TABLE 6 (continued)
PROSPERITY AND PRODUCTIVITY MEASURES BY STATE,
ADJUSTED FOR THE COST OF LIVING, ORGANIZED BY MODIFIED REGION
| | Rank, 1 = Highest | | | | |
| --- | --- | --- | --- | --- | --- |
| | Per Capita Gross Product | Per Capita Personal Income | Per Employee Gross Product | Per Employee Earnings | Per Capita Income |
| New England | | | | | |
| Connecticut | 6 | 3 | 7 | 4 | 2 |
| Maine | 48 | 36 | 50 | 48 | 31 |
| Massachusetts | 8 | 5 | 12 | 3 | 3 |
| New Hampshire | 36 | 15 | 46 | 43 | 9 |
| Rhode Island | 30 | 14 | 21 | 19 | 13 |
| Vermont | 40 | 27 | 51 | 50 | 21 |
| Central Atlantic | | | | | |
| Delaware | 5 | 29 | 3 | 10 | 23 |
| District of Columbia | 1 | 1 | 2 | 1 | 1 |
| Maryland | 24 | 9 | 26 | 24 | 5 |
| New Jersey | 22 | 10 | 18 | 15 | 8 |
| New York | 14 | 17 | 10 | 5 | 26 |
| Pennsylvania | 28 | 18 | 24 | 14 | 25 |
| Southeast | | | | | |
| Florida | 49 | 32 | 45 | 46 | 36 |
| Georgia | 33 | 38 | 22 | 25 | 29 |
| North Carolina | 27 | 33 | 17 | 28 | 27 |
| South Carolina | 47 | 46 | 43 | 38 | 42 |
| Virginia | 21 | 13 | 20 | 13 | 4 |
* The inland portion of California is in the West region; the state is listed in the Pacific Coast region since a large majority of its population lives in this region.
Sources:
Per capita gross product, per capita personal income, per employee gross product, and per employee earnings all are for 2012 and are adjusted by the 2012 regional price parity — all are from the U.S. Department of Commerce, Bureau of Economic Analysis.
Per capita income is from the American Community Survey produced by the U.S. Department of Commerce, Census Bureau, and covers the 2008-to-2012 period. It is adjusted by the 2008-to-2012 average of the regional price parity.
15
================
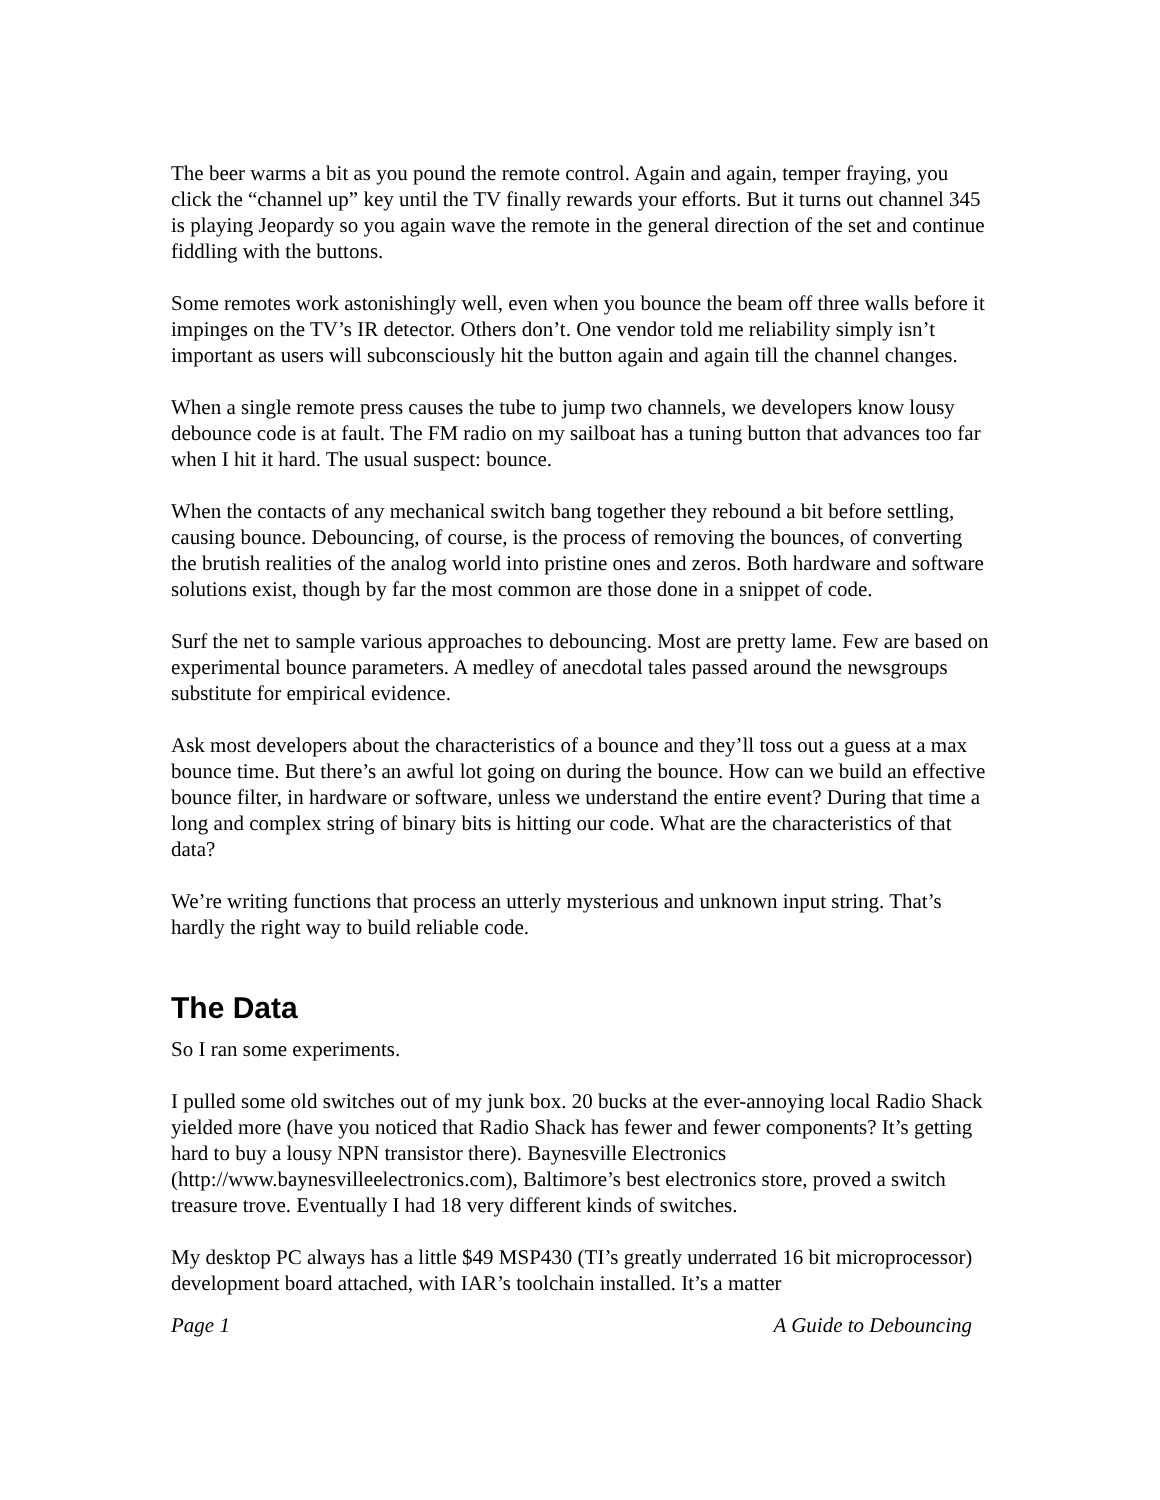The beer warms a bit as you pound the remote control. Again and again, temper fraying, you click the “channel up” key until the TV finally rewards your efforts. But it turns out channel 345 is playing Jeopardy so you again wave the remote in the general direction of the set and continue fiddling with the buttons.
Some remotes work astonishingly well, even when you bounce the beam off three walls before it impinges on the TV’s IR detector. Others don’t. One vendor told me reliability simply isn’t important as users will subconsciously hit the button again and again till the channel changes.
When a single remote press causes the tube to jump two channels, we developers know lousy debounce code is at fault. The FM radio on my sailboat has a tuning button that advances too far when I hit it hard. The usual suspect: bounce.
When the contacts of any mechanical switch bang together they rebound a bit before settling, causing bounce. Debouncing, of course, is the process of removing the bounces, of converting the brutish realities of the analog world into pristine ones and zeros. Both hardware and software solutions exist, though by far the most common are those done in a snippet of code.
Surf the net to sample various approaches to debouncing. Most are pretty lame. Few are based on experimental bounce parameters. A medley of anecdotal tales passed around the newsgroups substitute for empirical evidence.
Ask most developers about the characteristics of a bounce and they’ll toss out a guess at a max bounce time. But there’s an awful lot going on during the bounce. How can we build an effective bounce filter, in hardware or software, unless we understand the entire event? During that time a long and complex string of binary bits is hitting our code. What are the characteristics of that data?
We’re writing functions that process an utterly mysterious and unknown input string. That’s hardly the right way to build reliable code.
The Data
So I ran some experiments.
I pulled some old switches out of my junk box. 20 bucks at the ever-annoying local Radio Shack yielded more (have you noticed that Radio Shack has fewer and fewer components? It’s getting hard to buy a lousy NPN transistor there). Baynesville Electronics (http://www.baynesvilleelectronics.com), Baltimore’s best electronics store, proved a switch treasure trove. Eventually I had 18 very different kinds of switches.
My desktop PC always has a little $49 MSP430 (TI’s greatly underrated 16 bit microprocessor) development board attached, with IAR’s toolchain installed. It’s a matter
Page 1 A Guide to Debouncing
================
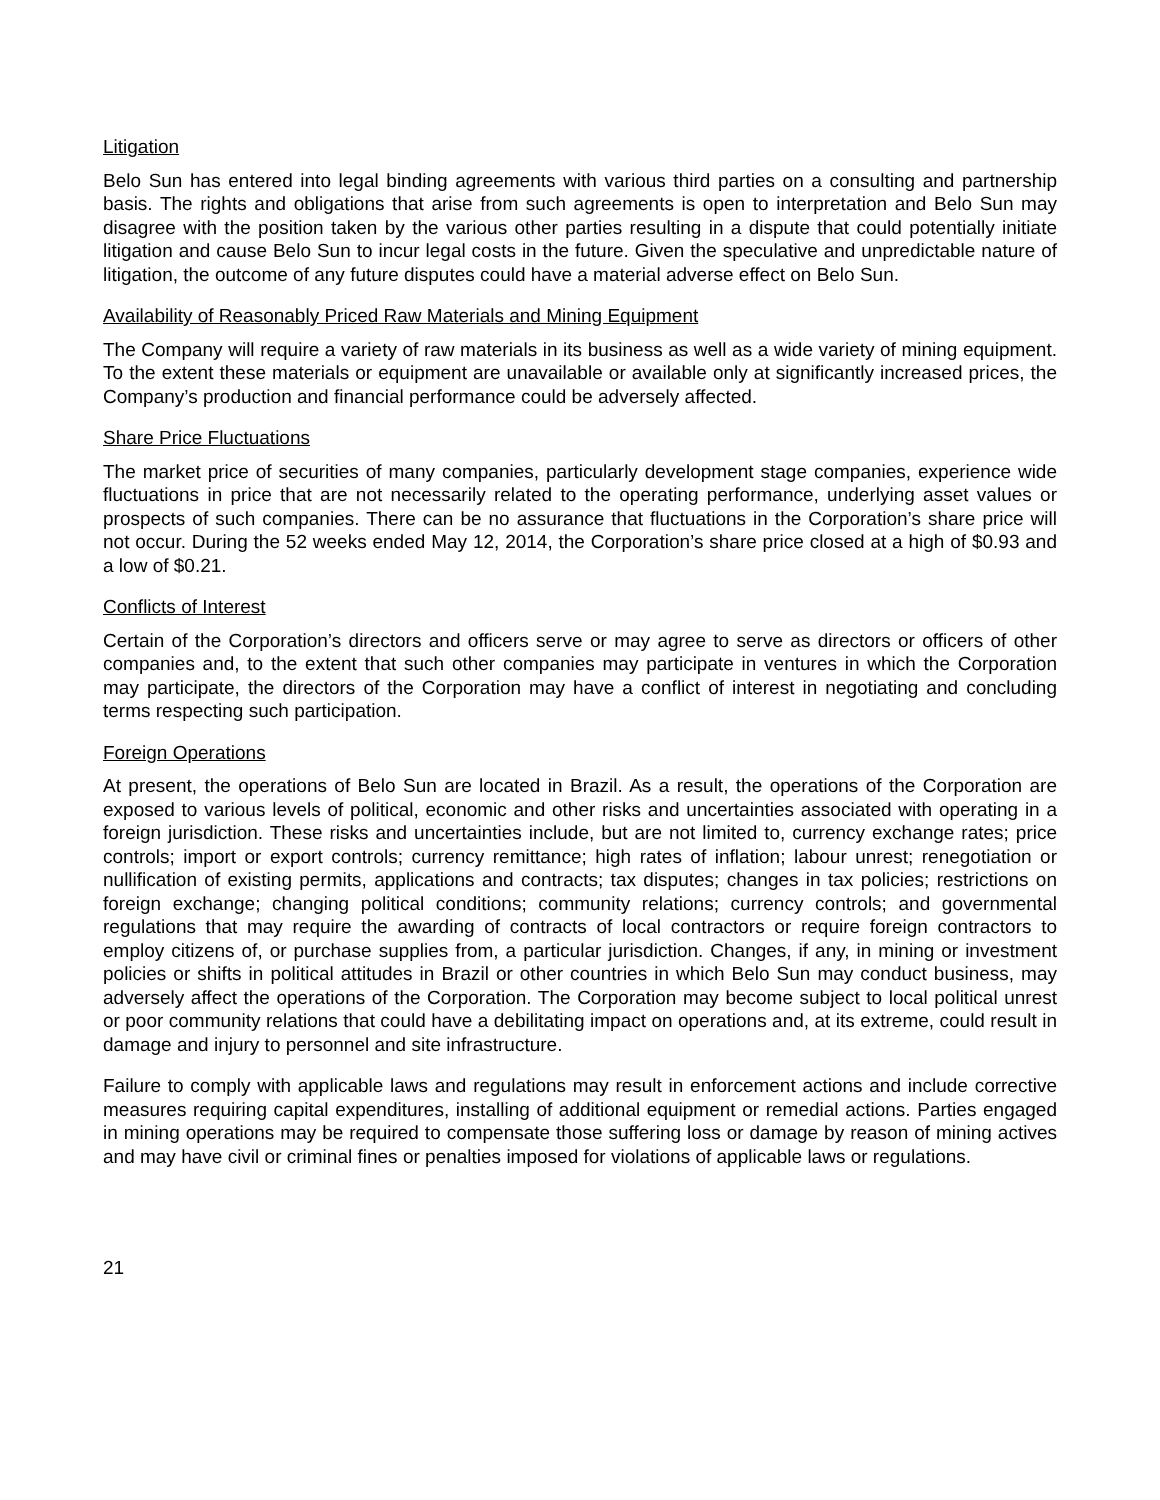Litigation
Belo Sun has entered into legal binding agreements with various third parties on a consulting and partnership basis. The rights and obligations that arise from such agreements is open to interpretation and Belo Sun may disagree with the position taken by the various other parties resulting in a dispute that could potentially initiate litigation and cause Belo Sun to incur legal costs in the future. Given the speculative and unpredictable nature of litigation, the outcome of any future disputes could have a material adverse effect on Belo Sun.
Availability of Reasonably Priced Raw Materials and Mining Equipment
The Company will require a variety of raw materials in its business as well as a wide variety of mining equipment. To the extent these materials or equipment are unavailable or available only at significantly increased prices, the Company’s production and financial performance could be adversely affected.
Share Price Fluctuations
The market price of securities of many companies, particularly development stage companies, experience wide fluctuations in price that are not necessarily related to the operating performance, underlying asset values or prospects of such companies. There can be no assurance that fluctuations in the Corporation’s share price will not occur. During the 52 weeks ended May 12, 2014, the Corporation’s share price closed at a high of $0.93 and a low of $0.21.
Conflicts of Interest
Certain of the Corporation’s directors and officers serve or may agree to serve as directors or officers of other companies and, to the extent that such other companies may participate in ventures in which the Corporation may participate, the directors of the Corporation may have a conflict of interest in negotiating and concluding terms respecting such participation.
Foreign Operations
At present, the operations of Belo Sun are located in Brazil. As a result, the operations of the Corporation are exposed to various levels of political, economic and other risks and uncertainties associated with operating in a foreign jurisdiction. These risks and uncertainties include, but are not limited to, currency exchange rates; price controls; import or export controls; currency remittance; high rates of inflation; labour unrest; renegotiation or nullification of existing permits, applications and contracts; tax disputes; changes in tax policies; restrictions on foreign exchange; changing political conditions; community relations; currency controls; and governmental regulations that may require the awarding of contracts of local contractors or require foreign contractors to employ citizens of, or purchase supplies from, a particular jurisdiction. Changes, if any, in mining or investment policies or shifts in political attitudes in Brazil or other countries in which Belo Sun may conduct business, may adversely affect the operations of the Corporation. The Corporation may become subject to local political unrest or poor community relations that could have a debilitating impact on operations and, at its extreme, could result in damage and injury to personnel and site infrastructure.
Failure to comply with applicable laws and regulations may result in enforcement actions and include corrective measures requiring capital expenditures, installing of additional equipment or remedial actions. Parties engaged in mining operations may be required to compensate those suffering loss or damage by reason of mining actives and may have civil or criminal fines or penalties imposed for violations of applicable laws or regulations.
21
================
From the line holding "Atlantic | | | | | |" to the line holding "Southeast | | | | | |", inclusive, restate each line above exactly as written.

*Task output*.
| Central Atlantic | | | | | |
| Delaware | 5 | 29 | 3 | 10 | 23 |
| District of Columbia | 1 | 1 | 2 | 1 | 1 |
| Maryland | 24 | 9 | 26 | 24 | 5 |
| New Jersey | 22 | 10 | 18 | 15 | 8 |
| New York | 14 | 17 | 10 | 5 | 26 |
| Pennsylvania | 28 | 18 | 24 | 14 | 25 |
| Southeast | | | | | |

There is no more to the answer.